An Einstein Ring and an Asteroid “Dart” Are Among These Space Stunners
A lensed galaxy and a mission to manipulate a space rock feature among our picks for this week’s best space images
Hubble reveals our young galaxy's riotous behavior, Einstein shows how to play ring around the galaxy and nations join forces to nudge an asteroid off course in our selection of the week's best space-related pictures.
Late Bloomer
If any Earthlike planets existed 10 billion years ago, every night would have been like an epic rave. At that time, our young galaxy was awash in new star formation, with stellar babies popping up at a rate 30 times higher than they do today. For planets that witnessed this spectacle, the night sky would have been filled with glowing clouds of gas littered with blue-tinged newborn stars, like the scene depicted here in an artist's rendering. Earth, though, would never have witnessed such a riotous sight.
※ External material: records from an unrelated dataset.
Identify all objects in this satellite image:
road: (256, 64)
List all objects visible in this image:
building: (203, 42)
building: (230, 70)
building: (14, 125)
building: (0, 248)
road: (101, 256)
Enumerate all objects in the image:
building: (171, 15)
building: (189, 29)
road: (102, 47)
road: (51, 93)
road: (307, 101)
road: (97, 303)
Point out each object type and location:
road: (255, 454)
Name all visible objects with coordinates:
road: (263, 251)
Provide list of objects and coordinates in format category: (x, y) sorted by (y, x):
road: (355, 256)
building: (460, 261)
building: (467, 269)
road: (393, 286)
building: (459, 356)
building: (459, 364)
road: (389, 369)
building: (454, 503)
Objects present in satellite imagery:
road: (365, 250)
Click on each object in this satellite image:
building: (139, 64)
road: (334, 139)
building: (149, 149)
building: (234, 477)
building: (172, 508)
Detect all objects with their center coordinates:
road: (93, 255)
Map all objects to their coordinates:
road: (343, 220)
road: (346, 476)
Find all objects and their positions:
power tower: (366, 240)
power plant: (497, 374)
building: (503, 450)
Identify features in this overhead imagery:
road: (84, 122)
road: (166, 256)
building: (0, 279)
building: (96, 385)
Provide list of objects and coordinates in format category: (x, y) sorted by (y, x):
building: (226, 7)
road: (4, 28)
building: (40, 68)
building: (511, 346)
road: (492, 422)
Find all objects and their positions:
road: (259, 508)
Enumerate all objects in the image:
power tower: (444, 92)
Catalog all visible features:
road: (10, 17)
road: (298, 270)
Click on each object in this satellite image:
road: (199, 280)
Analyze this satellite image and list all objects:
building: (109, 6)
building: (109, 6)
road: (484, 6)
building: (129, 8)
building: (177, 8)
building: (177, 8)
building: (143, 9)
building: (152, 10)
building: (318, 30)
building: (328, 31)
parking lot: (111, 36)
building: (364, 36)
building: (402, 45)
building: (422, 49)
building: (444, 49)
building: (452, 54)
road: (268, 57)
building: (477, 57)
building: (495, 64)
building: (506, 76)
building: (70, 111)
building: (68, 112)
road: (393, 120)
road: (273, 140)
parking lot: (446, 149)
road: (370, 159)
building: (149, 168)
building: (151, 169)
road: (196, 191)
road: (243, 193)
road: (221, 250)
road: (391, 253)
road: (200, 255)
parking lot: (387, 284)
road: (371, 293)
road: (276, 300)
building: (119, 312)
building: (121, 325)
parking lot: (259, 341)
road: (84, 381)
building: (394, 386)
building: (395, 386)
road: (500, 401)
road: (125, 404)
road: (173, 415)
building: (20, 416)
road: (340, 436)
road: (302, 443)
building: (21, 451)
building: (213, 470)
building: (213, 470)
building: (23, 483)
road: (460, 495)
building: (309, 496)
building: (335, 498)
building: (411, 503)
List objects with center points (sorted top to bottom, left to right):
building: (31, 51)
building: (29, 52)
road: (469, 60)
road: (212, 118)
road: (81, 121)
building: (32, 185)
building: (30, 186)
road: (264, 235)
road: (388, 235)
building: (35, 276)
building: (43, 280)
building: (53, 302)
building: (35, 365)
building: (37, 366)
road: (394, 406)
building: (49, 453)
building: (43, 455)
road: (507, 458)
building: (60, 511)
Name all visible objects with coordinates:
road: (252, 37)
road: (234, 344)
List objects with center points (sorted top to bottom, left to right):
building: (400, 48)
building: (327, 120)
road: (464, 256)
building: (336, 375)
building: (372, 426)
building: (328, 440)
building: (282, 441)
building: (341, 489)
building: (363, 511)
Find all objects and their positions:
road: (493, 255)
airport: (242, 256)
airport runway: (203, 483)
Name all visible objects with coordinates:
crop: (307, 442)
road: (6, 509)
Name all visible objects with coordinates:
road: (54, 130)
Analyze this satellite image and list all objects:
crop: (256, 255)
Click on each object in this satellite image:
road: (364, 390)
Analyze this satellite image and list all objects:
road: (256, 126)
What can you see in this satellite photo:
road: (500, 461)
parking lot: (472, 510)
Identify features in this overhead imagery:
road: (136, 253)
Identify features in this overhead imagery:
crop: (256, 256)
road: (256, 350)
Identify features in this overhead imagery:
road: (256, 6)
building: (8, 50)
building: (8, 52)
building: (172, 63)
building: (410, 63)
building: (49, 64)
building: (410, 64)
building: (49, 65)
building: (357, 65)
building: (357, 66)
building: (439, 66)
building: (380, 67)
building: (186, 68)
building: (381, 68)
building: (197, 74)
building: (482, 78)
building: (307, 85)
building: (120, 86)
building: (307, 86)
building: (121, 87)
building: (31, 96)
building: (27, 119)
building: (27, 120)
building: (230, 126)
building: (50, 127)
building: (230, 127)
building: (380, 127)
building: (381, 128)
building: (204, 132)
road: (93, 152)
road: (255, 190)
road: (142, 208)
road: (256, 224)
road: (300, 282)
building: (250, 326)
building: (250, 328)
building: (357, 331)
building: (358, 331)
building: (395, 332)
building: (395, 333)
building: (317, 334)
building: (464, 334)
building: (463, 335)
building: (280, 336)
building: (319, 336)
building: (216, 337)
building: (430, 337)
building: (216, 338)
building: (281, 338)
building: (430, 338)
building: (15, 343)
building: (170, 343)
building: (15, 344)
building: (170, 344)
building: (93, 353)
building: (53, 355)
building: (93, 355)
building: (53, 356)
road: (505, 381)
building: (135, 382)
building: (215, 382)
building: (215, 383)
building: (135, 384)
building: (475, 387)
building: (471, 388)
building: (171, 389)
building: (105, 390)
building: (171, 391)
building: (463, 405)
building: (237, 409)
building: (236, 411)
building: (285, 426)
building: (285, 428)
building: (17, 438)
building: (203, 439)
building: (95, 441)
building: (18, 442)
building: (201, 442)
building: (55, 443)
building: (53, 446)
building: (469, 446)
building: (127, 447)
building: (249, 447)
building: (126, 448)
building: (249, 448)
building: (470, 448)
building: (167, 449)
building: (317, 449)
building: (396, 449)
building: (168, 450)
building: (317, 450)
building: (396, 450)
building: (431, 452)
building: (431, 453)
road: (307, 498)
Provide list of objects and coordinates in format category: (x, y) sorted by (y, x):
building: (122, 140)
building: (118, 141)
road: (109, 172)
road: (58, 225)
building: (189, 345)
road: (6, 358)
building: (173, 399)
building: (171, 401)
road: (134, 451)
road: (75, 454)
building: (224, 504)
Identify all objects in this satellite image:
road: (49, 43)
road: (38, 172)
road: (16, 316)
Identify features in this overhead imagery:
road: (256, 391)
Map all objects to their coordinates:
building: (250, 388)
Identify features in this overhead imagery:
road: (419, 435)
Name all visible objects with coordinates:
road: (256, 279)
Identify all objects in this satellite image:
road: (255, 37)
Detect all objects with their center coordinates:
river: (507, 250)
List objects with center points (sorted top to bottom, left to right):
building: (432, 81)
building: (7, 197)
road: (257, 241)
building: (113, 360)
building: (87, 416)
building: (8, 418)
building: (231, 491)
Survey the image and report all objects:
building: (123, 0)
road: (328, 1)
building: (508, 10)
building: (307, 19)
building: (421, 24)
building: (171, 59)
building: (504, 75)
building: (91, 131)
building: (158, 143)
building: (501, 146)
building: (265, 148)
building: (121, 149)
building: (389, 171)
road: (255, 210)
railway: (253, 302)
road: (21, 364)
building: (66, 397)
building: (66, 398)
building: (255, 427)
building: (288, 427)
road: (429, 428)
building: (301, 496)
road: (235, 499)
An immense galaxy survey conducted with data from the Hubble Space Telescope suggests that our Milky Way galaxy hit its star-forming peak 5 billion years before the sun and its planets were created. But being late to the party may have been good for our solar system—the explosive deaths of older stars seeded the galaxy with plenty of the raw materials needed for rocky planets, and maybe life, to form.
Ice and Fire
Ribbons of brilliant auroras fill the skies over an illuminated igloo at the Churchill Northern Studies Center in Manitoba, Canada. Auroras happen when charged solar particles slam into Earth's magnetic field and get funneled toward the poles. When these particles strike molecules in our atmosphere, they give them a jolt of energy, which gets released as light. Strong solar activity increases the odds of seeing auroral activity, although places within the Arctic Circle are usually best bets. Churchill, for instance, is graced with northern lights almost year-round.
Put a Ring On It
One of the most visually impressive effects described by Einstein's general theory of relativity is the phenomenon called gravitational lensing. According to the famed physicist, gravity can get so strong around very massive objects that it actually warps light. When cosmic objects are lined up just right, the gravity of a hefty body near us can redirect and magnify the light from a more distant galaxy, creating a lens that allows astronomers to see the far-off object in greater detail. In this case, the Atacama Large Millimeter/submillimeter Array (ALMA) observatory in Chile took a look at the known gravitationally lensed galaxy SDP.81. ALMA's view of this so-called Einstein ring offers the most detailed image yet of the glowing gas and dust in a galaxy that is nearly 12 billion light-years away. According to ALMA, the resolution is akin to "seeing the rim of a basketball hoop atop the Eiffel Tower from the observing deck of the Empire State Building"—a distance of about 3,600 miles.
Antarctic Lace
A delicate curtain of sea ice decorates East Antarctica’s Princess Astrid Coast in this image taken by NASA's Terra satellite. The shot was taken on April 5, several weeks after Antarctica had reached its annual sea ice minimum. The ice is now expanding toward its annual maximum, which is predicted to happen in September. Last year Antarctica hit its highest maximum on record, with sea ice around the continent reaching 7.7 million square miles. According to NASA, this is actually on track with climate change models, which predict a short-term increase in sea ice around the southern pole. But things won't look so rosy in the long run, as rising air temperatures near the ocean surface start to overcome the conditions that have been spurring ice formation.
Asteroid Dart
How do you nudge an asteroid off a potentially disastrous path? NASA and ESA think you should throw a dart at it. The two space agencies have started preliminary design work on a mission to the binary asteroid known as Didymos that includes NASA's Double Asteroid Redirection Test, or DART, probe. An ESA spacecraft, called the Asteroid Impact Mission (AIM), is slated to launch in 2020 and reach the asteroid pair in 2022. DART should arrive in the later part of the year, and AIM will collect data as DART deliberately crashes into the smaller of the two space rocks at a speed of about 13,000 miles per hour—envisioned here in an artist's rendering. The collision should help astronomers better understand how asteroids react to being shoved off course, helping them work out best practices for deflecting any actual threat in the future.